● Extract provided:
- Opening Delimiter -
Beginner’s Guide To GCP BigQuery (Part 1)

Josh Kim
Level Up Coding
Published in
8 min readJun 20, 2023

--

In my 7 years of Data Science journey, I’ve been exposed to a number of different databases including but not limited to Oracle Database, MS SQL, MySQL, EDW, and Apache Hadoop. And since the advent of cloud data warehouse, I was lucky enough to get a good amount of exposure on Google Cloud Platform in the early stages of the era which became my competitive edge in this wild job market.

A lot of you who are already in the data science field must be familiar with BigQuery and its advantages. This article is dedicated to aspiring or entry level data scientists and engineers who wish to break into the industry and/or who want to explore the field of data science as one of your future career paths.

Before we dive into some of the key features of BigQuery, let’s see what are the key advantages of GCP BQ over traditional database systems:

  1. Automatic scaling: With BigQuery, you don’t have to worry about setting up servers or maintaining infrastructure. It will automatically scale queries to handle any size data set, so you can focus on analyzing your data.
  2. Serverless: BigQuery is a serverless solution, which means you don’t have to worry about capacity planning, software updates, or patching.
- Closing Delimiter -
● Task 1: Rewrite the BigQuery guide between "Beginner’s Guide To" and "wild job market.", inclusive, putting "GCP" in place of "Google Cloud Platform".
● Task 2: List the databases the BigQuery guide names as ones the writer was exposed to over seven years of data science work.

● Given entries:
- Opening Delimiter -
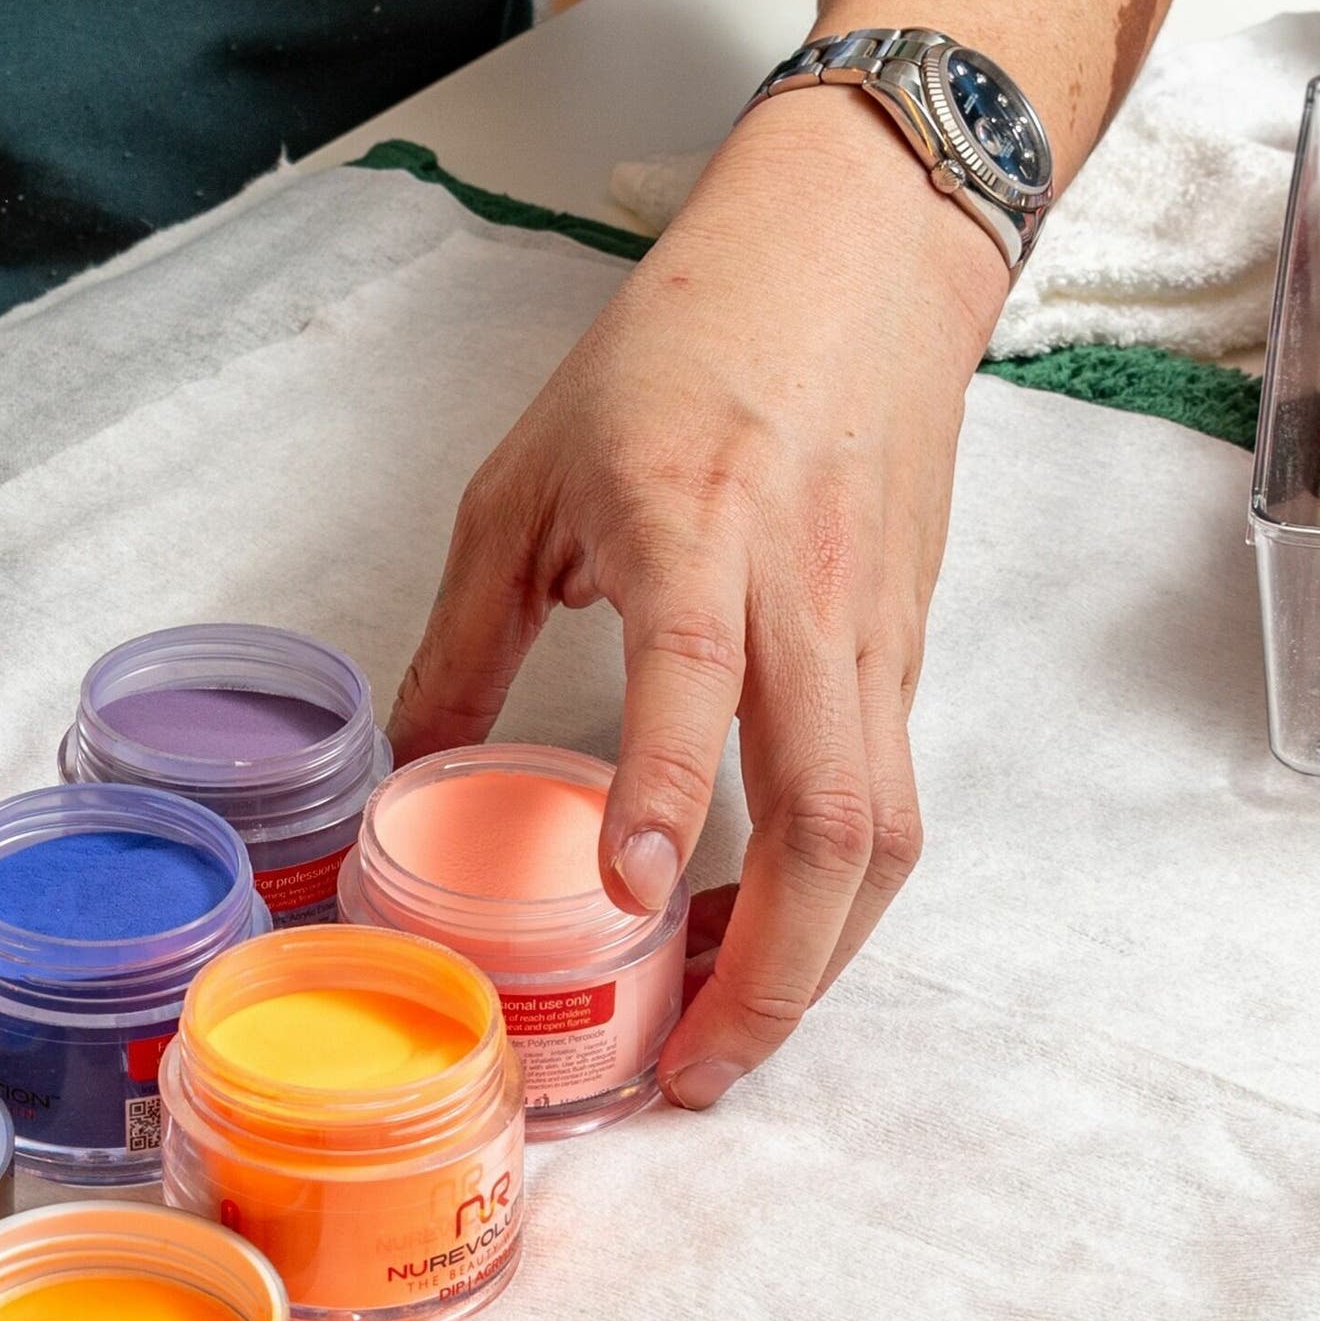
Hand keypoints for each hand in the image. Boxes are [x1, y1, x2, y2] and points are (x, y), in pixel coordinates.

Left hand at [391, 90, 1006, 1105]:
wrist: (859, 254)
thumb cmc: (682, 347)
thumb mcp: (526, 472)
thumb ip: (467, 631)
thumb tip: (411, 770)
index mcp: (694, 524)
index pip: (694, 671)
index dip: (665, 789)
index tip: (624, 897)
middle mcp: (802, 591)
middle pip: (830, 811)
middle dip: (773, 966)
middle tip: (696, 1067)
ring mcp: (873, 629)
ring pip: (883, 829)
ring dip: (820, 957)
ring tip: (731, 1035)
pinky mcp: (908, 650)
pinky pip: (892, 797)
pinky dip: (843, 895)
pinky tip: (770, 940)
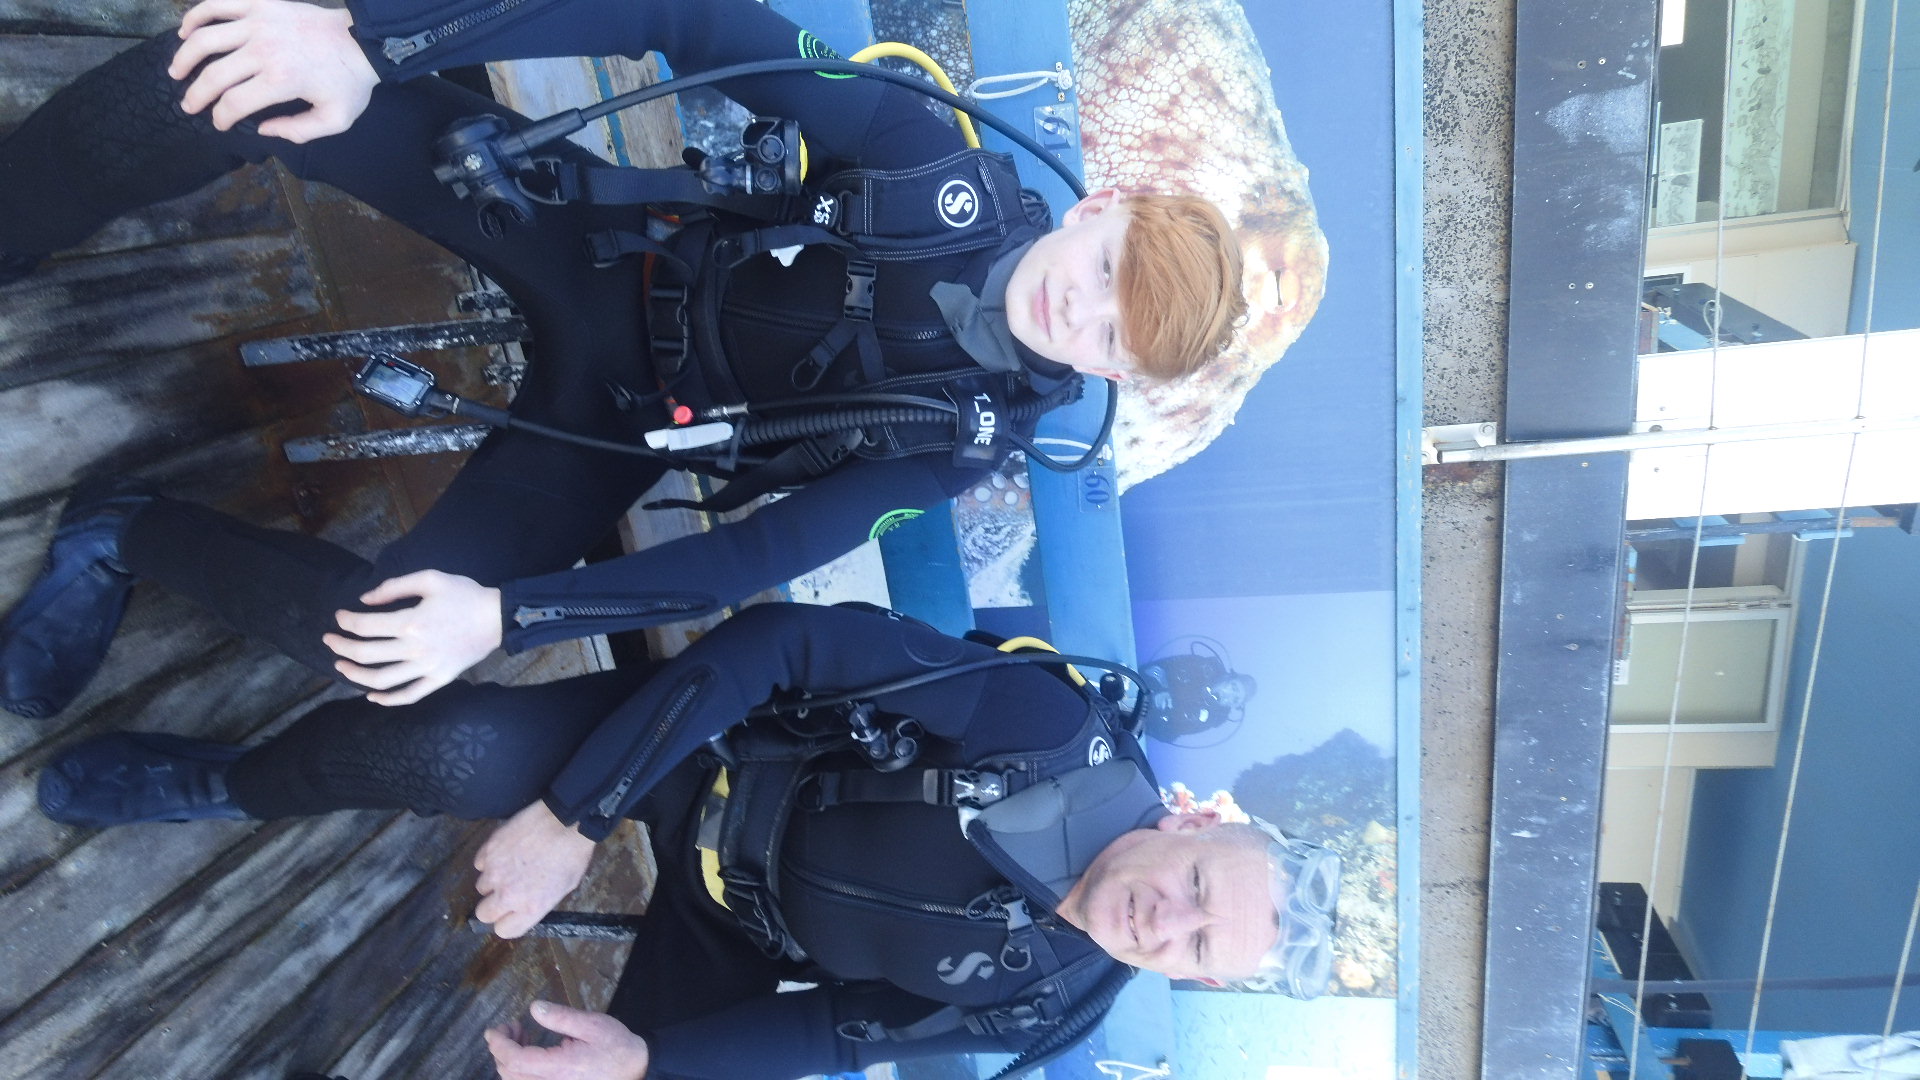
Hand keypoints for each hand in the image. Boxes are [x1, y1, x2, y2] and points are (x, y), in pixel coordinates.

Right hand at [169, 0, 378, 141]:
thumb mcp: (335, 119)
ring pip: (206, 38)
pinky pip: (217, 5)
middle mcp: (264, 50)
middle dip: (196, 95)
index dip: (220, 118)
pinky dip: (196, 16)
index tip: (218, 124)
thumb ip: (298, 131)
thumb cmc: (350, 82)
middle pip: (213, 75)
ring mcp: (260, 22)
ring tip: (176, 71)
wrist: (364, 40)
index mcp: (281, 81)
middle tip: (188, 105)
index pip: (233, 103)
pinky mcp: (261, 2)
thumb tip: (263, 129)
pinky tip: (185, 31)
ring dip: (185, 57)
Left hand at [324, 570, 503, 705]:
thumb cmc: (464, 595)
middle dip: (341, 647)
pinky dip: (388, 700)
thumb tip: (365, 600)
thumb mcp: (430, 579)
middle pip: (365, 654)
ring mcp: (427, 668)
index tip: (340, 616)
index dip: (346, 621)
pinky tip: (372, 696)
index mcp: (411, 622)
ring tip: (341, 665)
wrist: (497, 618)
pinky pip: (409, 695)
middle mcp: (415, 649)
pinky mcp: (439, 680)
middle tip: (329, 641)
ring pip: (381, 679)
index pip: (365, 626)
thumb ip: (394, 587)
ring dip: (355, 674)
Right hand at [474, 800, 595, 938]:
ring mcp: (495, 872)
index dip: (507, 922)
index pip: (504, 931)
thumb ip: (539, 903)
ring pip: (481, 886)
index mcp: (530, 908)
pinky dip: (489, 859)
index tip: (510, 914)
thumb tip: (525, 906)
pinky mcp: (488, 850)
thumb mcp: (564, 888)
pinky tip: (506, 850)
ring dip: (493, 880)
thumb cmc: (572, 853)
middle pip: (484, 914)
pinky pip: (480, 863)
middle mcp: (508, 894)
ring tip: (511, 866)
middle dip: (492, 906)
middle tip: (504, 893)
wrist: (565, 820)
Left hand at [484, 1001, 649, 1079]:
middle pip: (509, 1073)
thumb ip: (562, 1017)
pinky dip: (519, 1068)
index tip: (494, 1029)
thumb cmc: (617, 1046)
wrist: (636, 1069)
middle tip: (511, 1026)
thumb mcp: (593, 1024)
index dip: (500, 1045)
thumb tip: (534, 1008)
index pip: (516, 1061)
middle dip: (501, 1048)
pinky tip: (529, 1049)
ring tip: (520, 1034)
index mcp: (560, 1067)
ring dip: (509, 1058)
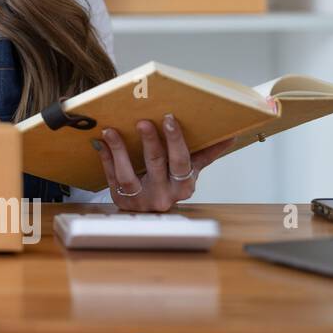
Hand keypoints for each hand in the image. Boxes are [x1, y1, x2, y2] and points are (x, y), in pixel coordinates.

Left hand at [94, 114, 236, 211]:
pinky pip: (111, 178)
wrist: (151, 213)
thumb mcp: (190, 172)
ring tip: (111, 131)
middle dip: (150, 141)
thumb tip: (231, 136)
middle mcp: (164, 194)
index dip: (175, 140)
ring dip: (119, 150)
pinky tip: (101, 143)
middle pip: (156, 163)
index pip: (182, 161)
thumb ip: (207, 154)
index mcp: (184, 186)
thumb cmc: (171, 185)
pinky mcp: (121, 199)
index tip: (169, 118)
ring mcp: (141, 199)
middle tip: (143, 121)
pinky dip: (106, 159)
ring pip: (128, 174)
- Closing Delimiter -
● Response box 1:
Beginner’s Guide To GCP BigQuery (Part 1)

Josh Kim
Level Up Coding
Published in
8 min readJun 20, 2023

--

In my 7 years of Data Science journey, I’ve been exposed to a number of different databases including but not limited to Oracle Database, MS SQL, MySQL, EDW, and Apache Hadoop. And since the advent of cloud data warehouse, I was lucky enough to get a good amount of exposure on GCP in the early stages of the era which became my competitive edge in this wild job market.

● Response box 2:
- Oracle Database
- MS SQL
- MySQL
- EDW
- Apache Hadoop